An dieser Stelle veröffentlichen wir das Editorial der Juli-Ausgabe des kreuzer. Darin erzählt Chefredakteurin Juliane Streich über die Anfragen für Ausflüge, den Kampf in der Kantstraße und die Rückkehr des kulturellen Lebens.
Vielleicht ist es das Alter, vielleicht die Pandemie oder einfach nur das Wetter. Aber die Anfragen für einen gemeinsamen Ausflug häufen sich in letzter Zeit. Ob man nicht mal rausfahren wolle, irgendwo anders hin als an den Cossi, ins Grüne vielleicht, ein bisschen Sommerfrische genießen, mal was anderes sehen? Und da sagt man natürlich Ja, denn Fernreisen stehen eh nicht im Kalender – wegen Pandemie aktuell und wegen Klimakrise generell – und zu Hause war man ja nun wirklich oft und lange genug und in einem See schwimmen, dessen Ausblick nicht an ein Atomkraftwerk erinnert, wäre ja auch mal was. Aber wohin solls gehen? Und was soll man da machen? Die Vorstellungen der Ausflugswilligen gehen da gerne auseinander, die einen wollen sich richtig verausgaben, die anderen eigentlich nur einen neuen Biergarten auskundschaften, und die dritten bringen Hund und Kind mit. Für all diese Typen der fernen Naherholung haben die Kolleginnen Tobias Prüwer und Franziska Reif in unserer Titelgeschichte ein paar Tipps gesammelt – sogar für all jene, die der Sonne entkommen wollen.
Nun ist der kreuzer natürlich nicht die Landlust, auch wenn wir dieser im Juli fröhlich frönen. Die Probleme der Stadt bleiben. Ich weiß nicht genau, wie viele Artikel über Gentrifizierung der kreuzer in seiner 30-jährigen Geschichte schon gebracht hat, aber es hört halt einfach nicht auf. Den Menschen am Ende der Kantstraße, die aus ihren günstigen Mietwohnungen nicht für teure Eigentumswohnungen weichen wollen, wird immer wieder zugesetzt. Mal haben sie keinen Strom, mal kein Internet, mal kein Wasser. Viele sind längst weg, obwohl sie unbefristet dort hätten wohnen sollen. Lesen Sie über den Kampf der solidarischen Hausgemeinschaft im Text von Till Wimmer auf S. 18.

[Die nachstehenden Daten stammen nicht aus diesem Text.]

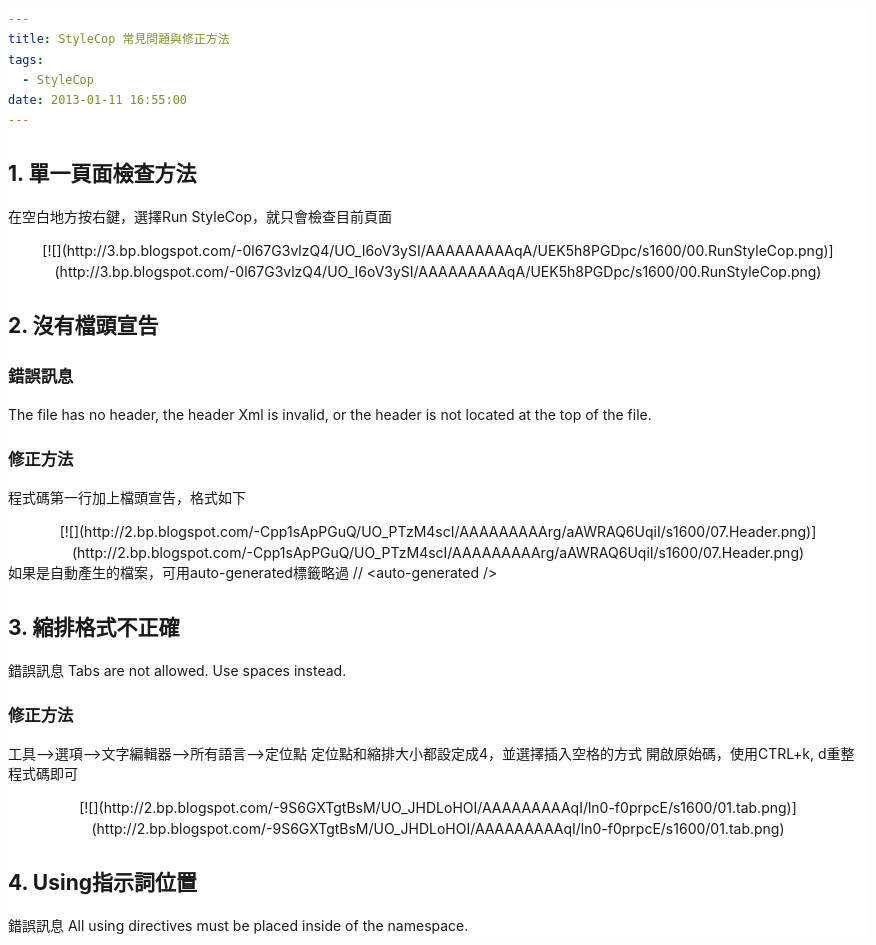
```yaml
---
title: StyleCop 常見問題與修正方法
tags:
  - StyleCop
date: 2013-01-11 16:55:00
---
```


## 1\. 單一頁面檢查方法
在空白地方按右鍵，選擇Run StyleCop，就只會檢查目前頁面

<div class="separator" style="clear: both; text-align: center;">[![](http://3.bp.blogspot.com/-0l67G3vlzQ4/UO_I6oV3ySI/AAAAAAAAAqA/UEK5h8PGDpc/s1600/00.RunStyleCop.png)](http://3.bp.blogspot.com/-0l67G3vlzQ4/UO_I6oV3ySI/AAAAAAAAAqA/UEK5h8PGDpc/s1600/00.RunStyleCop.png)</div>
<div class="separator" style="clear: both; text-align: left;"></div>

## 2\. 沒有檔頭宣告

### 錯誤訊息
The file has no header, the header Xml is invalid, or the header is not located at the top of the file.

### 修正方法
程式碼第一行加上檔頭宣告，格式如下
<div class="separator" style="clear: both; text-align: center;">[![](http://2.bp.blogspot.com/-Cpp1sApPGuQ/UO_PTzM4scI/AAAAAAAAArg/aAWRAQ6UqiI/s1600/07.Header.png)](http://2.bp.blogspot.com/-Cpp1sApPGuQ/UO_PTzM4scI/AAAAAAAAArg/aAWRAQ6UqiI/s1600/07.Header.png)</div>
<div class="separator" style="clear: both; text-align: left;"></div>如果是自動產生的檔案，可用auto-generated標籤略過
// &lt;auto-generated /&gt;

<div class="separator" style="clear: both; text-align: left;"></div>

## 3\. 縮排格式不正確
錯誤訊息
Tabs are not allowed. Use spaces instead. 

### 修正方法
工具--&gt;選項--&gt;文字編輯器--&gt;所有語言--&gt;定位點
定位點和縮排大小都設定成4，並選擇插入空格的方式
開啟原始碼，使用CTRL+k, d重整程式碼即可
<div class="separator" style="clear: both; text-align: center;">[![](http://2.bp.blogspot.com/-9S6GXTgtBsM/UO_JHDLoHOI/AAAAAAAAAqI/ln0-f0prpcE/s1600/01.tab.png)](http://2.bp.blogspot.com/-9S6GXTgtBsM/UO_JHDLoHOI/AAAAAAAAAqI/ln0-f0prpcE/s1600/01.tab.png)</div>
<div class="separator" style="clear: both; text-align: left;"></div>

## 4\. Using指示詞位置
錯誤訊息
All using directives must be placed inside of the namespace.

Das Schöne an der Stadt ist allerdings, dass man, um was zu erleben, nicht den ganzen Abend an der Bushaltestelle, an der schon lange keiner mehr hält, abhängen muss, sondern einfach um die Ecke geht. Und während man in Zeiten von Lockdowns und Ansteckungsangst kurz davor war, die Menschen zu beneiden, die Häuser im Grün des Speckgürtels bauten, ist dieser Gedanke jetzt wieder Geschichte. Denn wenn man nun auf einem Bordstein sein kaltes Bier vom Späti direkt aus der Flasche trinkt, kann man beobachten, wie die Stadt langsam wieder das auffährt, weswegen man hier trotz »Verkehrsinfarkt« (S. 11) so gerne lebt: Das kulturelle Leben kehrt zurück! Und da macht man natürlich die inzwischen gängige Ghettofaust zum Gruße und sagt gut gelaunt: Herzlich willkommen! Wie Sie vielleicht merken, ist diese kreuzer-Ausgabe wieder ein Stück dicker als die letzte, die wiederum ein Stück dicker war als die vorletzte – und das liegt vor allem daran, dass es immer mehr Termine anzukündigen gilt. Es gibt kleine Musikfestivals, Lesungen, Kinopremieren oder Theatervorstellungen, für die Sie in diesem Heft Ankündigungen und Tipps finden. Und doch bleibt alles anders, wie Herbert sagen würde. Im Theater finden seltsame Experimente wie Aufführungen ohne Schauspielerinnen und Schauspieler statt (S. 52) und das Nachtleben dreht auf der Suche nach Räumen auf der Sachsenbrücke völlig frei (S. 46), denn ja, die Pandemie ist leider noch nicht vorbei.
Also passen Sie auf – auf sich und die anderen!